5 – Oswald of Northumbria (604–642) When his father’s throne was seized, Oswald fled to Scotland and took refuge on the island of Iona. There he embraced the Christian faith. When he returned to claim the throne for himself, his concern was to bring the gospel to his people. A monk from Iona was summoned, but he did not speak Anglo-Saxon. So Oswald translated for him as he preached. Other missionaries came, the church flourished, and the faith spread. Oswald was killed in battle with the pagans of Mercia; as he died he offered prayers for the people of Northumbria and for his pagan enemies.


6 – Victims of Atomic Holocaust (1945) On this day in 1945, an atomic bomb was dropped on the city of Hiroshima, Japan, followed three days later by the bombing of Nagasaki. The men, women, and children who died are remembered as innocent victims of warfare. In Hiroshima each year, people commemorate the bombing by floating lanterns containing prayers and messages of peace down the rivers.


7 – John Mason Neale (1818–1866) Ordained an Anglican priest in 1842, he was unable to accept a parish because of ill health. He became warden of a college, holding that position for the rest of his life. He regretted the disuse of ancient

Greek and Latin hymns and proceeded to translate them into poetic English for congregational singing. Several of these hymn texts are published in Glory to God: The Presbyterian Hymnal.


8 – Dominic (1170–1221) A Spanish monk, Dominic was given the mission of preaching to heretics in southern France. At first he had little success, and had difficulty in getting ecclesiastical approval for a new order of preachers that he had founded. Soon, however, the Order of Preachers (or “Dominicans”) achieved great success as they applied Dominic’s insight of harmonizing intellectual concepts with popular concerns. Dominic’s personal qualities won him the affection of those who served in his order.


9 – Teresa Benedicta of the Cross [Edith Stein] (1891–1942) Edith Stein was born on Yom Kippur to Orthodox Jewish parents in Germany. She grew to be headstrong and highly intelligent, devoting herself to the study of philosophy. After abandoning her Jewish faith and declaring herself an atheist, she came upon the autobiography of Teresa of Avila (see December 14), the reading of which led to her conversion to Christianity. Even after her conversion, she would go to synagogue with her mother, for in accepting Christ she felt mysteriously reconnected with her Jewish roots. When the Nazis came to power, however, she was treated as a Jew, arrested, and imprisoned—dying in Auschwitz on August 9, 1942.

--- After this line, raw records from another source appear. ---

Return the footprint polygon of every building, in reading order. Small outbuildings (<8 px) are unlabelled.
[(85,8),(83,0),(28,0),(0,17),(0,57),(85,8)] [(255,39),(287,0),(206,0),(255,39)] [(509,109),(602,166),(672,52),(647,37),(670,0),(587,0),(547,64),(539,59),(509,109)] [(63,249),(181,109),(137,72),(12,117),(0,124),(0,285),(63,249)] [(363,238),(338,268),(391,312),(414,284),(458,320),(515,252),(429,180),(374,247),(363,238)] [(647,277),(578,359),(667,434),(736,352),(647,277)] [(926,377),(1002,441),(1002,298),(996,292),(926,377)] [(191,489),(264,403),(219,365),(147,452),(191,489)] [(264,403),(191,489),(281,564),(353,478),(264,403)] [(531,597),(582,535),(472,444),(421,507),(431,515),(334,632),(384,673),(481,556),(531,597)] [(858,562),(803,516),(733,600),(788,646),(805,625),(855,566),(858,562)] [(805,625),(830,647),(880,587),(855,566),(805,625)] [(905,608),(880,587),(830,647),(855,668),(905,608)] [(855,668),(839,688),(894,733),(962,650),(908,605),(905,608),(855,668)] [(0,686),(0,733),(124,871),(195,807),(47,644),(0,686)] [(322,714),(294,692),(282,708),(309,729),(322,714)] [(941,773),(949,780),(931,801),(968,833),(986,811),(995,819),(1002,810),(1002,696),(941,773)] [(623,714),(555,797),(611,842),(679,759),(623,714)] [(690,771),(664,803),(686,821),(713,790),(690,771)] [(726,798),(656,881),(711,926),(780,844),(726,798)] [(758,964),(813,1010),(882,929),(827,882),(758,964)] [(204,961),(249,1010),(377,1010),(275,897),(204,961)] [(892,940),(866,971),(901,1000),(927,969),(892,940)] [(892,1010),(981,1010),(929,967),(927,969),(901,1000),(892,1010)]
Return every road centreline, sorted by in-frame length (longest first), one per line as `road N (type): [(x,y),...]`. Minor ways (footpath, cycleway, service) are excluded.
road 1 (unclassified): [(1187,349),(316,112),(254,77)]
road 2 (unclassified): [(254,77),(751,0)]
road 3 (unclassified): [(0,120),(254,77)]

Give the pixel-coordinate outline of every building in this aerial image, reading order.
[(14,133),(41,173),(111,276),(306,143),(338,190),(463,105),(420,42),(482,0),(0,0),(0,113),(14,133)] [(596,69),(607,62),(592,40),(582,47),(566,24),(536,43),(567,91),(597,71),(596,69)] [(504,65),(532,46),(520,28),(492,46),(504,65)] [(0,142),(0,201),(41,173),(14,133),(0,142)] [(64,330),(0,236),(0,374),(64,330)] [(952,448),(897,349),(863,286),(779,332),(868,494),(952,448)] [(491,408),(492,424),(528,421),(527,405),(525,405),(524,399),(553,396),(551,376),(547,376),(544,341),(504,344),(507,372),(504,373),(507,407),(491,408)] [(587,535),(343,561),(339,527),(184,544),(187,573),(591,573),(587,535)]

10 – Lawrence of Rome (d. 258) Lawrence was responsible for funds dispensed to care for the poor. When he was commanded by the Roman emperor Valerian to turn over the treasures of the church, he arrived with a crowd of sick and needy people and other outcasts, announcing to the emperor that they were the treasures of the church. For his audacity, Lawrence was executed, according to legend, by being roasted alive on a gridiron. Of all the many Roman martyrs, Lawrence has been and continues to be among the most celebrated.